CF returns 2.0% total yield, led by a 1.95% dividend.
Yield, cadence, and growth quality
How much per-share support comes from repurchases
| Year | Div / Share | YoY Grw | BB Yield | Total Yield |
|---|---|---|---|---|
| 2026 | $1.00 | — | — | — |
| 2025 | $2.00 | 0.0% | 0.0% | 2.6% |
| 2024 | $2.00 | +25.0% | 9.8% | 12.1% |
| 2023 | $1.60 | +6.7% | 3.8% | 5.8% |
| 2022 | $1.50 | +25.0% | 7.7% | 9.5% |
Common questions answered from live analyst data and company financials.
CF Industries Holdings, Inc. (CF) is rated Buy by Wall Street analysts as of 2026. Of 41 analysts covering the stock, 20 rate it Buy or Strong Buy, 15 rate it Hold, and 6 rate it Sell or Strong Sell. The consensus 12-month price target is $112, implying +8.7% from the current price of $103. The bear case scenario is $102 and the bull case is $213.
The Wall Street consensus price target for CF is $112 based on 41 analyst estimates. The high-end target is $145 (+40.9% from today), and the low-end target is $72 (-30.0%). The base case model target is $162.
CF trades at 6.0x times forward earnings. The stock currently trades at a discount to the broader market. Based on current multiples versus the peer group, the relative model signals cheap versus peers. Whether the stock is over or undervalued ultimately depends on whether consensus earnings estimates are achievable.
The primary risks for CF in 2026 are: (1) Regulatory & Credit Risk — Fitch Ratings' 'BBB' rating reflects stable but moderate credit risk, with potential vulnerability to economic downturns or operational setbacks. (2) Operational Risks — Disclosure of 22 risk factors in earnings report highlights broad operational challenges, including market volatility and execution risks. (3) Insider Selling — Recent Form 144 filing indicates scheduled sale of shares by insiders, potentially signaling lack of confidence in near-term performance. Each factor has the potential to pressure earnings or compress the stock's valuation multiple.

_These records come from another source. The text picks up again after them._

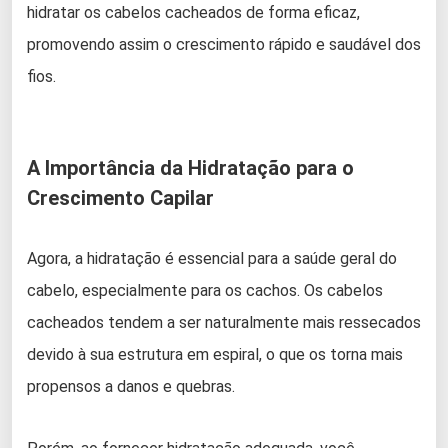
hidratar os cabelos cacheados de forma eficaz,
promovendo assim o crescimento rápido e saudável dos
fios.
A Importância da Hidratação para o
Crescimento Capilar
Agora, a hidratação é essencial para a saúde geral do
cabelo, especialmente para os cachos. Os cabelos
cacheados tendem a ser naturalmente mais ressecados
devido à sua estrutura em espiral, o que os torna mais
propensos a danos e quebras.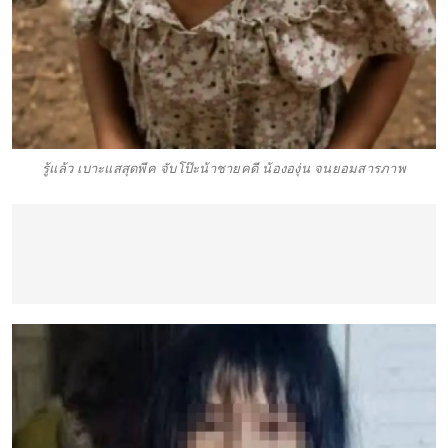
รู้แล้ว เบาะแสสุดพีค จับโป๊ะน้าชายคดี น้ององุ่น จนยอมสารภาพ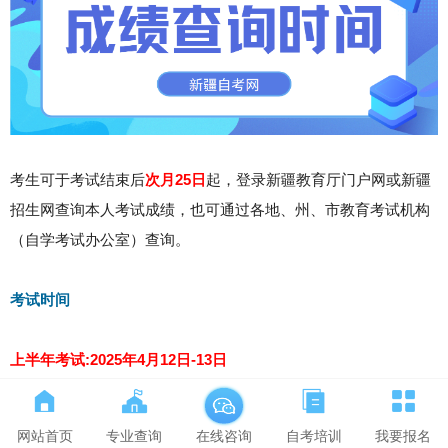
考生可于考试结束后
次月25日
起，登录新疆教育厅门户网或新疆
招生网查询本人考试成绩，也可通过各地、州、市教育考试机构
（自学考试办公室）查询。
考试时间
上半年考试:2025年4月12日-13日
高等教育自学考试每科考试时间均为150分钟，上午考试时间为
9:00-11:30，下午考试时间为14:30-17:00。
网站首页
专业查询
自考培训
我要报名
在线咨询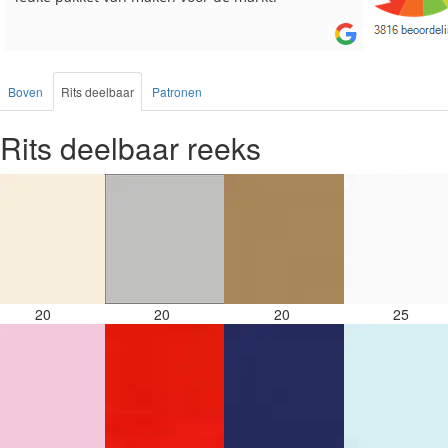
Boven
Rits deelbaar
Patronen
Rits deelbaar reeks
20
20
20
25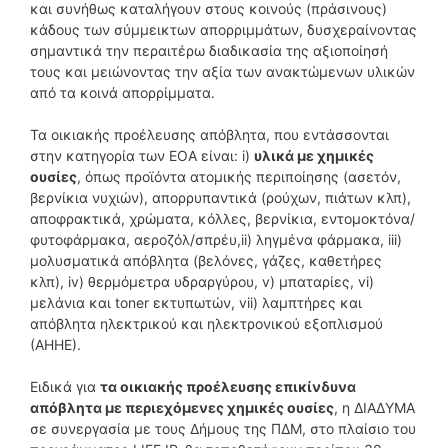
και συνήθως καταλήγουν στους κοινούς (πράσινους)
κάδους των σύμμεικτων απορριμμάτων, δυσχεραίνοντας
σημαντικά την περαιτέρω διαδικασία της αξιοποίησή
τους και μειώνοντας την αξία των ανακτώμενων υλικών
από τα κοινά απορρίμματα.
Τα οικιακής προέλευσης απόβλητα, που εντάσσονται
στην κατηγορία των ΕΟΑ είναι: i)
υλικά με χημικές
ουσίες
, όπως προϊόντα ατομικής περιποίησης (ασετόν,
βερνίκια νυχιών), απορρυπαντικά (ρούχων, πιάτων κλπ),
αποφρακτικά, χρώματα, κόλλες, βερνίκια, εντομοκτόνα/
φυτοφάρμακα, αεροζόλ/σπρέυ,ii) ληγμένα φάρμακα, iii)
μολυσματικά απόβλητα (βελόνες, γάζες, καθετήρες
κλπ), iv) θερμόμετρα υδραργύρου, v) μπαταρίες, vi)
μελάνια και toner εκτυπωτών, vii) λαμπτήρες και
απόβλητα ηλεκτρικού και ηλεκτρονικού εξοπλισμού
(ΑΗΗΕ).
Ειδικά για
τα οικιακής προέλευσης επικίνδυνα
απόβλητα με περιεχόμενες χημικές ουσίες
, η ΔΙΑΔΥΜΑ
σε συνεργασία με τους Δήμους της ΠΔΜ, στο πλαίσιο του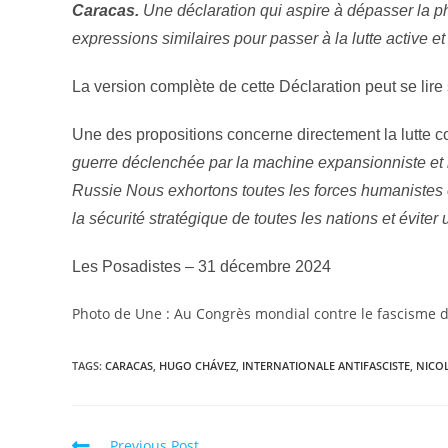
Caracas.
Une déclaration qui aspire à dépasser la ph
expressions similaires pour passer à la lutte active
La version complète de cette Déclaration peut se lire
Une des propositions concerne directement la lutte c
guerre déclenchée par la machine expansionniste et 
Russie Nous exhortons toutes les forces humanistes e
la sécurité stratégique de toutes les nations et éviter
Les Posadistes – 31 décembre 2024
Photo de Une : Au Congrès mondial contre le fascisme 
TAGS
:
CARACAS
,
HUGO CHÁVEZ
,
INTERNATIONALE ANTIFASCISTE
,
NICO
Previous Post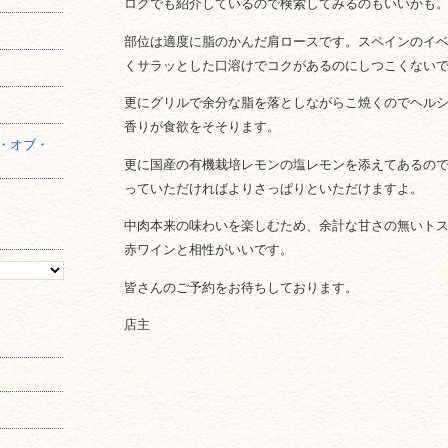
ログでも紹介しているので検索してみるのもいいかも
】
部位は適度に脂のかんだ肩ロースです。スペインのイ
くサラッとした口溶けでコクがあるのにしつこくない
更にグリルで余分な脂を落としながらこ焼くのでヘル
香りが食欲をそそります。
・オブ・
更に国産の有機栽培レモンの塩レモンを添えてあるの
っていただければよりさっぱりといただけますよ。
中肉本来の味わいを楽しむため、余計な甘さの無いト
赤ワインと相性がいいです。
皆さんのご予約をお待ちしております。
店主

Analyst consensus estimates CF will report consensus revenue of $8.1B (+9.8% year-over-year) and EPS of $13.43 (+18.0% year-over-year) for the upcoming fiscal year. The following year, analysts project $8.5B in revenue.

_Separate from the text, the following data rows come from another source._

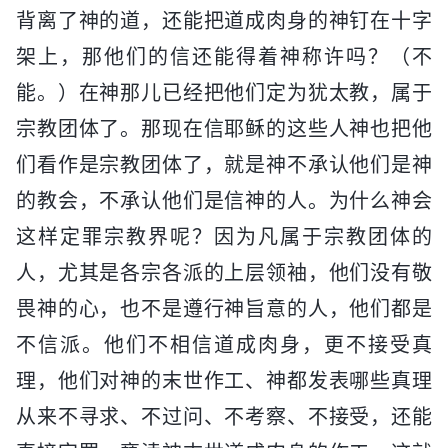
背离了神的道，还能把道成肉身的神钉在十字
架上，那他们的信还能得着神称许吗？（不
能。）在神那儿已经把他们定为犹太教，属于
宗教团体了。那现在信耶稣的这些人神也把他
们看作是宗教团体了，就是神不承认他们是神
的教会，不承认他们是信神的人。为什么神会
这样定罪宗教界呢？因为凡属于宗教团体的
人，尤其是各宗各派的上层领袖，他们没有敬
畏神的心，也不是遵行神旨意的人，他们都是
不信派。他们不相信道成肉身，更不接受真
理，他们对神的末世作工、神都发表哪些真理
从来不寻求、不过问、不考察、不接受，还能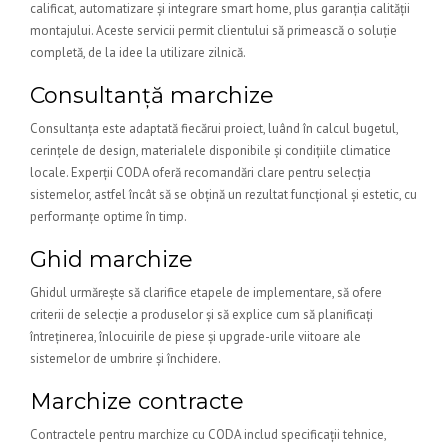
calificat, automatizare și integrare smart home, plus garanția calității
montajului. Aceste servicii permit clientului să primească o soluție
completă, de la idee la utilizare zilnică.
Consultanță marchize
Consultanța este adaptată fiecărui proiect, luând în calcul bugetul,
cerințele de design, materialele disponibile și condițiile climatice
locale. Experții CODA oferă recomandări clare pentru selecția
sistemelor, astfel încât să se obțină un rezultat funcțional și estetic, cu
performanțe optime în timp.
Ghid marchize
Ghidul urmărește să clarifice etapele de implementare, să ofere
criterii de selecție a produselor și să explice cum să planificați
întreținerea, înlocuirile de piese și upgrade-urile viitoare ale
sistemelor de umbrire și închidere.
Marchize contracte
Contractele pentru marchize cu CODA includ specificații tehnice,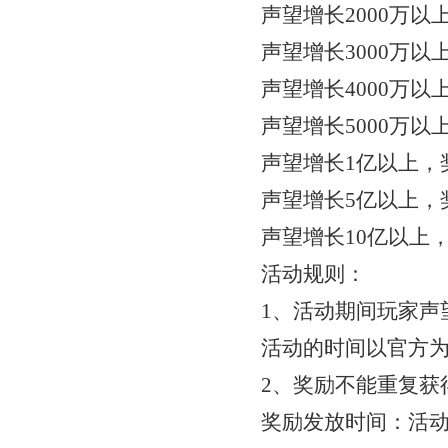
声望增长
2000万
声望增长
3000万
声望增长
4000万
声望增长
5000万
声望增长
1亿以上，
声望增长
5亿以上，
声望增长
10亿以上
活动规则：
1、活动期间玩家声
活动的时间以官方
2、奖励不能重复获
奖励发放时间：活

CF Industries Holdings, Inc. is expected to report its next earnings on approximately 2026-08-05. Consensus expects EPS of $5.60 and revenue of $2.4B. Over recent quarters, CF has beaten EPS estimates 75% of the time.
CF Industries Holdings, Inc. (CF) generated $1.6B in free cash flow over the trailing twelve months — a free cash flow margin of 21.9%. CF returns capital to shareholders through dividends (2.0% yield) and share repurchases ($0 TTM).